Below is a cumulative lift and decile-wise lift curve for the validation profits data with a 70% cutoff.
## Confusion Matrix and Statistics
##
## Reference
## Prediction 0 1
## 0 79 89
## 1 27 205
##
## Accuracy : 0.71
## 95% CI : (0.6628, 0.754)
## No Information Rate : 0.735
## P-Value [Acc > NIR] : 0.8822
##
## Kappa : 0.3728
##
## Mcnemar's Test P-Value : 1.481e-08
##
## Sensitivity : 0.6973
## Specificity : 0.7453
## Pos Pred Value : 0.8836
## Neg Pred Value : 0.4702
## Prevalence : 0.7350
## Detection Rate : 0.5125
## Detection Prevalence : 0.5800
## Balanced Accuracy : 0.7213
##
## 'Positive' Class : 1
##
Below is a cumulative profits chart. I ordered the profits in descending order and then made a cumulative chart based off of the profits.
## pp4 profit1
## 343 0.9939444 99.39444
## 24 0.9933122 198.72566
## 29 0.9932699 298.05265
## 202 0.9930737 397.36002
## 34 0.9922904 496.58906
## 311 0.9913745 595.72651
## pp4 profit1
## 26 0.9306132 -822.7914
## 42 0.9318435 -1288.7131
## 38 0.9389001 -1758.1632
## 178 0.9400596 -2228.1930
## 92 0.9417257 -2699.0558
## 201 0.9667376 -3182.4246
Looking at the bar plot it shows that I should stop after the 5th file or going only 200 people into the 400 total in the validation set.

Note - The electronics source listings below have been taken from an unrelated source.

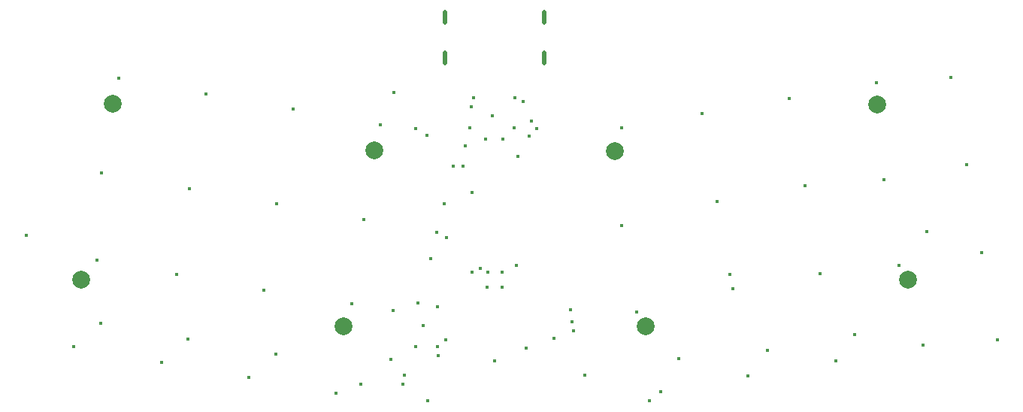
<source format=gbr>
%TF.GenerationSoftware,KiCad,Pcbnew,7.0.8*%
%TF.CreationDate,2023-12-10T13:03:43-06:00*%
%TF.ProjectId,sadcatz40,73616463-6174-47a3-9430-2e6b69636164,rev?*%
%TF.SameCoordinates,Original*%
%TF.FileFunction,Plated,1,2,PTH,Mixed*%
%TF.FilePolarity,Positive*%
%FSLAX46Y46*%
G04 Gerber Fmt 4.6, Leading zero omitted, Abs format (unit mm)*
G04 Created by KiCad (PCBNEW 7.0.8) date 2023-12-10 13:03:43*
%MOMM*%
%LPD*%
G01*
G04 APERTURE LIST*
%TA.AperFunction,ViaDrill*%
%ADD10C,0.400000*%
%TD*%
G04 aperture for slot hole*
%TA.AperFunction,ComponentDrill*%
%ADD11O,0.500000X1.650000*%
%TD*%
%TA.AperFunction,ComponentDrill*%
%ADD12C,2.000000*%
%TD*%
G04 APERTURE END LIST*
D10*
X40342978Y-59034901D03*
X45721165Y-71602254D03*
X48278319Y-61898888D03*
X48743986Y-68978111D03*
X48856075Y-52074106D03*
X50737260Y-41405359D03*
X55569241Y-73338735D03*
X57305721Y-63490661D03*
X58592062Y-70714594D03*
X58704145Y-53810586D03*
X60585337Y-43141841D03*
X65417310Y-75075214D03*
X67153795Y-65227142D03*
X68440141Y-72451075D03*
X68552224Y-55547069D03*
X70433412Y-44878322D03*
X75265386Y-76811696D03*
X77005794Y-66738856D03*
X77998805Y-75828902D03*
X78400296Y-57283547D03*
X80281484Y-46614801D03*
X81434068Y-73049877D03*
X81665329Y-67560459D03*
X81762224Y-43016063D03*
X82796236Y-75828630D03*
X82973700Y-74819918D03*
X84176529Y-71624924D03*
X84183082Y-47087907D03*
X84491280Y-66680798D03*
X85063888Y-69231362D03*
X85521012Y-47798532D03*
X85572300Y-77660451D03*
X85872337Y-61677150D03*
X86607022Y-58730617D03*
X86672333Y-71627154D03*
X86672334Y-67127150D03*
X86771435Y-72627152D03*
X87408383Y-55477150D03*
X87597336Y-70850836D03*
X87689551Y-59331662D03*
X88479302Y-51275368D03*
X89529302Y-51275364D03*
X89789158Y-48976266D03*
X90319709Y-46995465D03*
X90525908Y-44584971D03*
X90547334Y-63177154D03*
X90604306Y-54275366D03*
X90704303Y-43575366D03*
X91477388Y-62812216D03*
X92104304Y-48200865D03*
X92270937Y-64908672D03*
X92379764Y-63242005D03*
X92853856Y-45626423D03*
X93104267Y-73242001D03*
X93937597Y-63242004D03*
X93937597Y-64908674D03*
X94022742Y-48243469D03*
X95304304Y-46975363D03*
X95404304Y-43575367D03*
X95579862Y-62464583D03*
X95729559Y-50184902D03*
X96303370Y-44012040D03*
X96655774Y-71793509D03*
X96984354Y-47867593D03*
X97273766Y-46226246D03*
X97888972Y-47013982D03*
X99822645Y-70690287D03*
X101621576Y-67463020D03*
X101857918Y-68803381D03*
X102036152Y-69812042D03*
X103293236Y-74783957D03*
X107426305Y-46977153D03*
X107437462Y-57975637D03*
X109147707Y-67674919D03*
X110572291Y-77660453D03*
X111815076Y-76666081D03*
X113854810Y-72921667D03*
X116453706Y-45385379D03*
X118190187Y-55233453D03*
X119637255Y-63440181D03*
X119926668Y-65081526D03*
X121663149Y-74929600D03*
X123847593Y-72005858D03*
X126301780Y-43648898D03*
X128038261Y-53496972D03*
X129774742Y-63345045D03*
X131511223Y-73193119D03*
X133695671Y-70269376D03*
X136149853Y-41912417D03*
X136981698Y-52766191D03*
X138691944Y-62465477D03*
X141359297Y-71456638D03*
X141807266Y-58684821D03*
X144501288Y-41286022D03*
X146237769Y-51134096D03*
X147974250Y-60982169D03*
X149710731Y-70830243D03*
D11*
%TO.C,J1*%
X87529266Y-34504166D03*
X87529266Y-39104166D03*
X98679266Y-34504166D03*
X98679266Y-39104166D03*
D12*
%TO.C,H3*%
X46563844Y-64065990D03*
%TO.C,H1*%
X50057653Y-44251630D03*
%TO.C,H4*%
X76108079Y-69275439D03*
%TO.C,H2*%
X79601884Y-49461072D03*
%TO.C,H5*%
X106692635Y-49579281D03*
%TO.C,H7*%
X110165600Y-69275434D03*
%TO.C,H6*%
X136236870Y-44369835D03*
%TO.C,H8*%
X139709834Y-64065989D03*
M02*

</source>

Based off of my decile-wise curve it looks like the I should go until the 58th percentile in order to get the max profit, based off of a 70% cutoff. This is really close to what the first plot is.
Based off of the curve I showed, I should stop at 294 for a profit of about 22192 DM. This curve is interesting in that it sums the expected profits given the actual responses. This value is a lot higher than what all of the models anticipated. Thus, I am wondering if this is accurate.
Based off of my confusion matrix above the best cutoff I have used was around 70% vs. 50%. This gives a profit of 205 * 100 - 500 * 27 = 7000 DM.
or we have a cutoff at the 5th file based on the bar plot.